━━━ The input

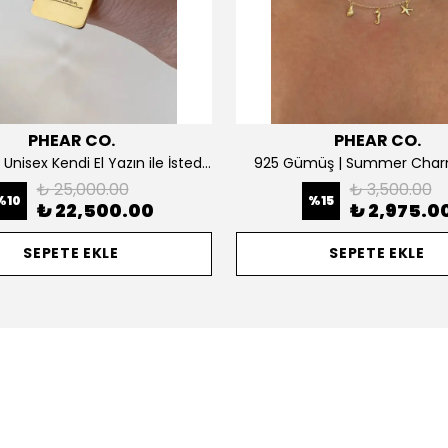
PHEAR CO.
PHEAR CO.
14K ALTIN | Unisex Kendi El Yazın ile İstediğini Yazdır Plaka Kolye
925 Gümüş | Summer Char
₺ 25,000.00
₺ 3,500.00
%
10
%
15
₺ 22,500.00
₺ 2,975.0
SEPETE EKLE
SEPETE EKLE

━━━━━━

-- Written task --
Can you copy every line of text in the listing above verbatim, with the pictures left out?

-- Solution to this problem --
PHEAR CO.
PHEAR CO.
14K ALTIN | Unisex Kendi El Yazın ile İstediğini Yazdır Plaka Kolye
925 Gümüş | Summer Char
₺ 25,000.00
₺ 3,500.00
%
10
%
15
₺ 22,500.00
₺ 2,975.0
SEPETE EKLE
SEPETE EKLE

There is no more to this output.